Semi-Supervised Learning

Full definition

a machine-learning approach that trains on a small amount of labelled data together with a larger amount of unlabelled data.

Seoul Declaration

Full definition

the outcome of the AI Seoul Summit in May 2024, in which a group of governments affirmed commitments to safe, innovative, and inclusive AI, building on the 2023 Bletchley Declaration.

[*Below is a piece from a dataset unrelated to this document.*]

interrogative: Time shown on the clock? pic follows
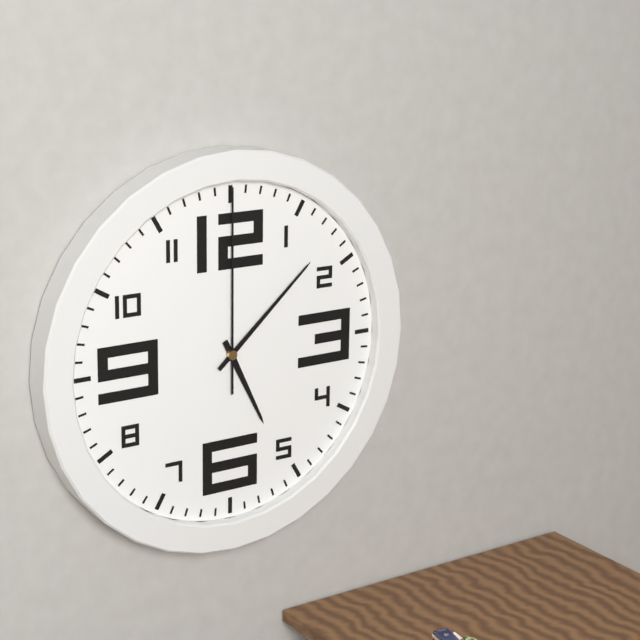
5:08:00
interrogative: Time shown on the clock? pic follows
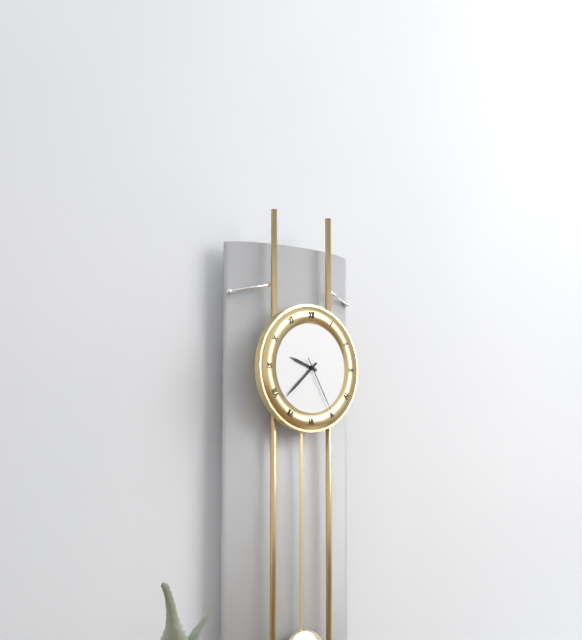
9:38:25
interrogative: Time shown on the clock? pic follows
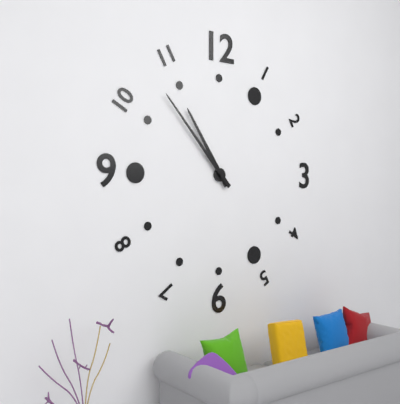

Serious Incident Reporting

Full definition

the obligation on providers of high-risk AI to report serious incidents and malfunctions to the relevant authorities.

Shadow AI

Full definition

employee use of AI tools without organisational authorisation, oversight, or governance, typically through personal accounts or browser-based consumer AI services.

Silent AI

Full definition

AI-related exposure that sits within an insurance policy without being explicitly covered or excluded, leaving it unclear at the time of a claim whether AI-caused loss will be paid.

Social Scoring

Full definition

the evaluation or classification of people over a period of time based on their social behaviour or personal characteristics, leading to detrimental treatment in contexts unrelated to where the data was collected, or treatment that is unjustified or disproportionate, a practice prohibited by the EU AI Act.

Special Category Data

Full definition

personal data the GDPR affords extra protection because of its sensitivity, data revealing racial or ethnic origin, political opinions, religious or philosophical beliefs, trade-union membership, health, sex life or sexual orientation, and genetic and biometric data used to identify a person.

Substantial Modification

Full definition

a change to a high-risk AI system, or a use beyond its intended purpose, significant enough to trigger fresh obligations under the EU AI Act.

Supervised Learning

Full definition

a machine-learning approach in which a model is trained on labelled examples, inputs paired with known correct outputs, so that it can predict the output for new, unseen inputs.

Synthetic Media

Full definition

images, audio, video, or text that have been generated or substantially modified by AI rather than captured from reality.

System Card

Full definition

a transparency document describing how a complete AI system behaves, including the model, its safeguards, evaluations, and known limitations.

Systemic Risk (GPAI)

Full definition

under the EU AI Act, the category of risk posed by the most capable general-purpose AI models whose impact could propagate across the economy, society, or fundamental rights at scale.

This glossary is maintained by the AIRiskAware research team and updated regularly as the regulatory landscape evolves. Every definition links to a fuller explanation and its primary sources.